5.2.5 Technology Strategy

The technology strategy layer produces the wireless architecture design. Using the technical requirements from above, the solution designer evaluates options and selects the appropriate items in each of the four wireless architecture categories. For instance, based on the solution's device requirements, the designer may recommend the use of a Palm or Pocket PC PDA as the preferred client device. Steps within this selection process can include researching option specifications, performing product evaluations, and visiting corporate users of the desired technology. While the decisions made in each architecture category flow directly from their respective requirements, choices must be compatible with each other. Incompatibilities can be resolved by changing one or both competing selections or by devising an appropriate workaround to be incorporated during implementation.

5.2.6 Implementation Requirements

This layer provides the requirements for the Implementation and Support Infrastructure component of the wireless solution.
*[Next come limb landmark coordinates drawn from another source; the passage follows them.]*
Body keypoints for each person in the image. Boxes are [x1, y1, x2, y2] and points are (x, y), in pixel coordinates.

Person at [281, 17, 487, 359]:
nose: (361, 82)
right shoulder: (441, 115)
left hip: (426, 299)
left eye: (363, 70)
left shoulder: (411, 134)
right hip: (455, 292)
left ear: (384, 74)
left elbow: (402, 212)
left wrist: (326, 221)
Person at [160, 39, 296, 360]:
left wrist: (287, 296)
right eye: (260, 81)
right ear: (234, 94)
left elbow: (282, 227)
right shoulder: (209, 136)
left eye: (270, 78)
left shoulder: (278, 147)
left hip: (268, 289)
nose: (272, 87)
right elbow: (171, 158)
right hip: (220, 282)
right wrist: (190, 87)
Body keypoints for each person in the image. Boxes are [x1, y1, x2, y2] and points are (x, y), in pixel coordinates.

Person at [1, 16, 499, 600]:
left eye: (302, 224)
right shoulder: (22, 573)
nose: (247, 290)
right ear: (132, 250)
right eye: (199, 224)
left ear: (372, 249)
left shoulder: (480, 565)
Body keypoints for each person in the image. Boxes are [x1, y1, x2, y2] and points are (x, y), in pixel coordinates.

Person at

The characteristics of the wireless architecture automatically impose many requirements on the solution's implementation. If the architecture uses a digital cellular network, that portion of the implementation involves negotiating a service contract with a cellular provider. Conversely, an infrared network may be created from components purchased and installed by the solution's users. Selecting a particular wireless device means buying into that device's operating system, which in turn, drives the development tools used to create applications for that device. The choice of a particular wireless consulting firm as a partner may be based on its experience with the chosen technology. While the wireless architecture is the source of many implementation requirements, the other layers of the Wireless Decision Process provide additional input. If the wireless solution needs new audit procedures, those procedures must be designed and deployed as part of the implementation. The solution designer gathers implementation requirements at each step of the Wireless Decision Process and consolidates this information after completing the wireless architecture design.
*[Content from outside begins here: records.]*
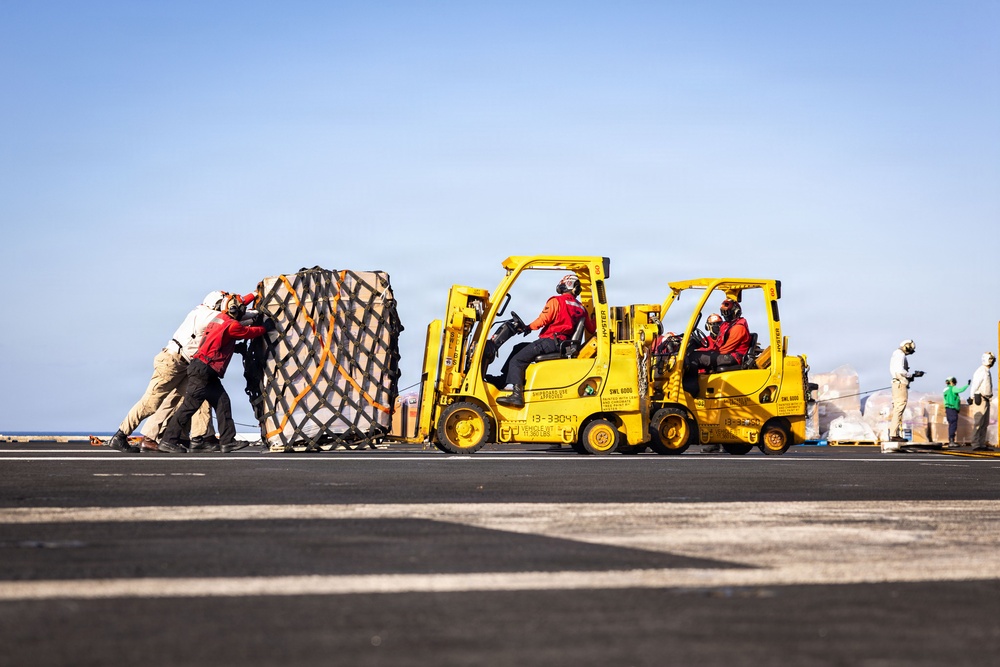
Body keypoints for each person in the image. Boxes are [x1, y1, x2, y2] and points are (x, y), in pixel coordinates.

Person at [106, 291, 254, 454]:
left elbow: (235, 314)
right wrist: (257, 315)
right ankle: (121, 435)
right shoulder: (206, 315)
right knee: (151, 402)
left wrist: (253, 299)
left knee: (193, 399)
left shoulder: (204, 313)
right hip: (173, 362)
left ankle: (192, 438)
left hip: (185, 363)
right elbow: (235, 319)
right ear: (216, 304)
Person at [158, 294, 273, 453]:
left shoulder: (219, 318)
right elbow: (250, 332)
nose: (243, 311)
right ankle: (168, 441)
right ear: (235, 310)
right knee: (189, 406)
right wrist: (266, 327)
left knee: (222, 401)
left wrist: (254, 294)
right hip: (204, 370)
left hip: (205, 369)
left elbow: (222, 339)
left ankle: (227, 441)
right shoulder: (232, 326)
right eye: (241, 309)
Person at [496, 274, 596, 409]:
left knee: (517, 360)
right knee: (518, 348)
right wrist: (595, 315)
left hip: (550, 341)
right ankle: (503, 381)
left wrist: (528, 327)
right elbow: (591, 327)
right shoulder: (581, 308)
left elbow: (543, 320)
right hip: (563, 344)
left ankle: (517, 395)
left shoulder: (556, 301)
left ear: (566, 285)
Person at [688, 300, 751, 372]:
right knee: (697, 355)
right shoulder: (728, 325)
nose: (725, 315)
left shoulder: (738, 328)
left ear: (735, 311)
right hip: (727, 354)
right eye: (723, 313)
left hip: (732, 357)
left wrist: (710, 352)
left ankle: (691, 382)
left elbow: (725, 350)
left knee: (694, 357)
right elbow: (717, 340)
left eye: (726, 312)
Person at [887, 339, 923, 447]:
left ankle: (895, 433)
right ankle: (894, 434)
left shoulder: (896, 354)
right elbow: (900, 372)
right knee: (899, 408)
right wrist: (912, 375)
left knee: (898, 409)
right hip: (900, 384)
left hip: (897, 383)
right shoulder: (900, 355)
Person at [970, 352, 995, 451]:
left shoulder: (987, 371)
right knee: (978, 422)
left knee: (984, 423)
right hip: (980, 398)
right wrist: (972, 396)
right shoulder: (981, 371)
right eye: (990, 359)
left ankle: (981, 443)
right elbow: (975, 384)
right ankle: (976, 444)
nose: (992, 361)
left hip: (986, 398)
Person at [942, 377, 970, 446]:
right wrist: (967, 385)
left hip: (948, 409)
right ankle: (951, 441)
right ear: (951, 382)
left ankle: (951, 440)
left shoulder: (945, 389)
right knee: (953, 425)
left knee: (951, 424)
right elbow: (960, 390)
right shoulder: (953, 388)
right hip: (952, 408)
5.2.7 Implementation Strategy

The final layer of the Wireless Decision Process turns the implementation requirements into an implementation strategy and project plan. The implementation strategy identifies all of the people, processes, and tools needed to implement and operate the wireless solution. For instance, the strategy might opt to perform development work with internal company resources or to hire a consulting partner. In addition to addressing the construction and roll-out the wireless solution, the strategy also covers training, user support processes, system management tools and processes, and the myriad of details needed to support the production use of the wireless solution. The level of effort for creating the implementation plan is proportional to the scale and complexity of the wireless solution. A simple solution, such as providing RIM BlackBerry devices to executives for e-mail access, will have a relatively simple implementation, although it will still involve training, support, and other roll-out and operational issues. In contrast, a large-scale solution, such as supporting UPS delivery drivers throughout the U.S., is a major endeavor and implementing each solution component can be a significant project requiring its own plan.